We can do more than that, and we actually do more than that every time we comment on the realities of religious practice; every time we describe the horrors committed in god’s name or link any poor judgement to the vagaries of religious thought. This sort of talk doesn’t always rise far above the level of gossip (or even outright idiocy), but it does point us in the right direction. At least part of the rationale for rejecting belief in God is a sense that talk about him is unlikely to produce a claim worth affirming, at least not in its most literal sense. (Some of us may find Martin Luther King Jr.’s words inspiring or even turn the radio up for a religious tune or two, but there is always some sense in which we are not quite down with the whole message.) And herein lies the moment when even a ‘weak atheist’ goes a little beyond the confrontation with any one case for God; he is pronouncing a verdict on a vast range of discourse about gods, and he is telling us that all of it (in his estimation) fails to produce a compelling case for belief in that God. In some instances the God is too vague, in others She is a contradiction, and when a clear and coherent concept does make an appearance it just doesn’t have the ring of truth to it. This is a judgement that goes beyond the test of one particular god belief, and weak atheists make these sorts of judgements on a pretty regular basis.
So, it isn’t really that we have two types of atheists here so much as two (or more) different ways of setting up a discussion with theists over the subject. One typically uses the deductive models of metaphysical reasoning to test one God at a time (preferably that of the particular believer we happen to be talking to). The other typically uses probabalistic reasoning to comment on a range of social practices associated with religious beliefs and claims. In effect, the second approach deals not with God herself so much as the language in which she is typically presented, and it deals with that subject in terms of summary judgements. There is nothing inherently wrong with this approach, but it’s a bit less rhetorically satisfying, especially when squaring off over the subject with someone who insists that some version of God is real after all.

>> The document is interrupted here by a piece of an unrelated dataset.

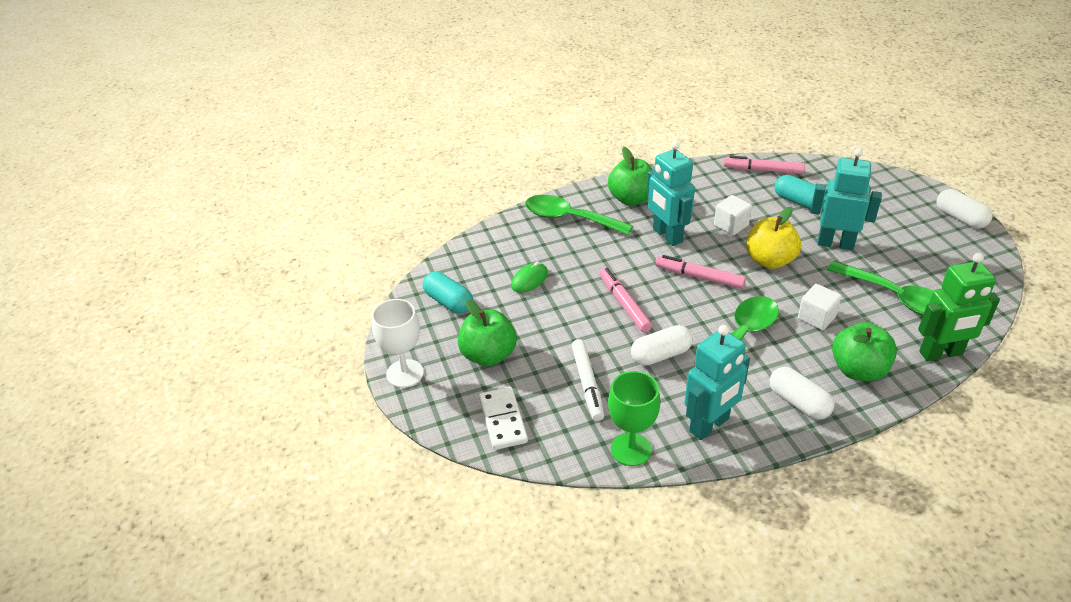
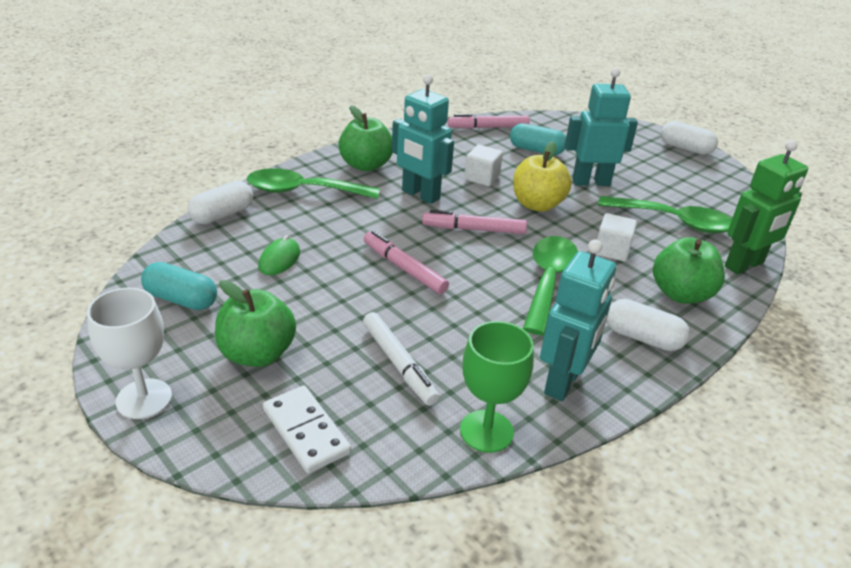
camera: 25 degrees left, 5 degrees down
white capsule [631,325,693,366] -> white capsule moved to [187,181,253,224]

Most of us are uncomfortable with generalizations, and I think even atheists are oddly attached to the sense of absolute truth that one expects from metaphysical discussion. When we approach the topic that way, we can often say ‘no’ with something approaching certainty. Theoretically those are the stakes, the theist too could win one for the Gipper, …or Jesus, I suppose. If these are the stakes, then yes, I think I am still inclined to opt for the weak atheist position. But I do think it is reasonable to expect some accounting for the rejection that goes beyond the god of one particular conversation; that account will of necessity turn into a form of social commentary.
About the hyponym? Turns out he’s kinda hyper.